I told my son that I believe the bill was a mean way to take rights away from certain individuals, specifically those in the LGBT community.

I told him that some people are known as bigots. These are narrow-minded people who cannot tolerate other people who are not exactly like them. It is an irrational and unfair mindset, and should not be allowed in a country that is trying to progress into a country with a mature mindset toward others.

The bill was written and passed in an ugly way, quickly and with only bigoted attitudes driving it.

I told him that the point is that all individuals need to be treated with respect. However, there are people in our country who want to treat this specific community—the LGBT community—with less rights than they deserve. We call these people bigots because they think they are “better” than others. If an individual lives a different life than they do, they feel it’s wrong somehow.

And, those individuals in government sometimes get away with things like the HB2 law.

How did he react?

He asked me about the person that he knew, his aunt.

I re-interated that she does not feel this way. She is not a bigot.

However, she is caught in the middle of this situation. She not only lives in North Carolina, but she wanted to go to the Springsteen concert for very personal and painful reasons. She’s angry because she now cannot do something that she really wanted to do.
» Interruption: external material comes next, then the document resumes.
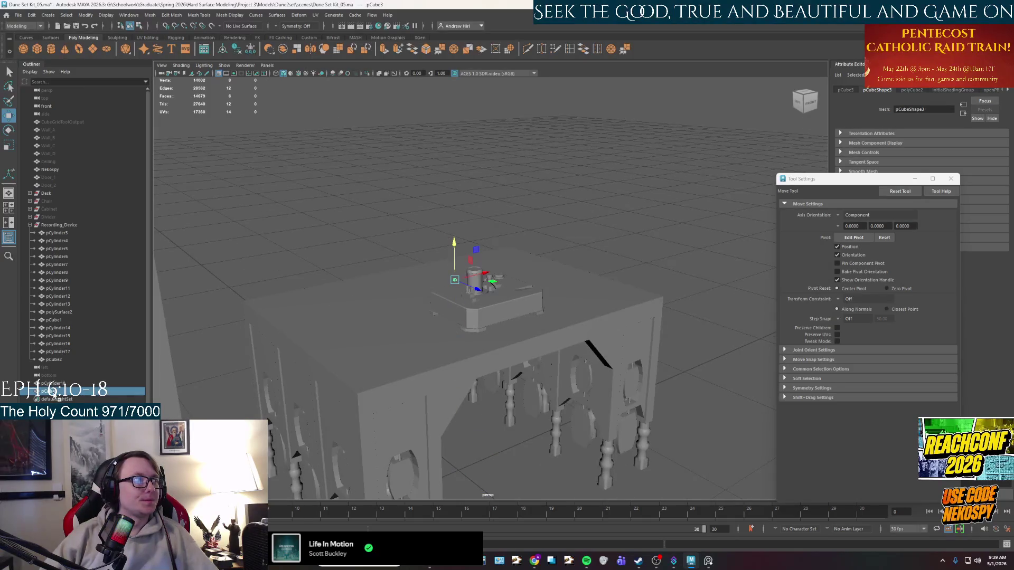
key(f)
I also repeated that I do not support that bill, either. Nor does his daddy. Neither of us feel that way.

I told him that he has to learn to respect all individuals, no matter of their personal choices. Most of those personal choices do not affect him, so there’s no reason to feel anger, hatred, or defensive.

I said that there are still bigots and they still get away with things. Hopefully, we will continue to head away from bigotry and toward being more accepting of all individuals.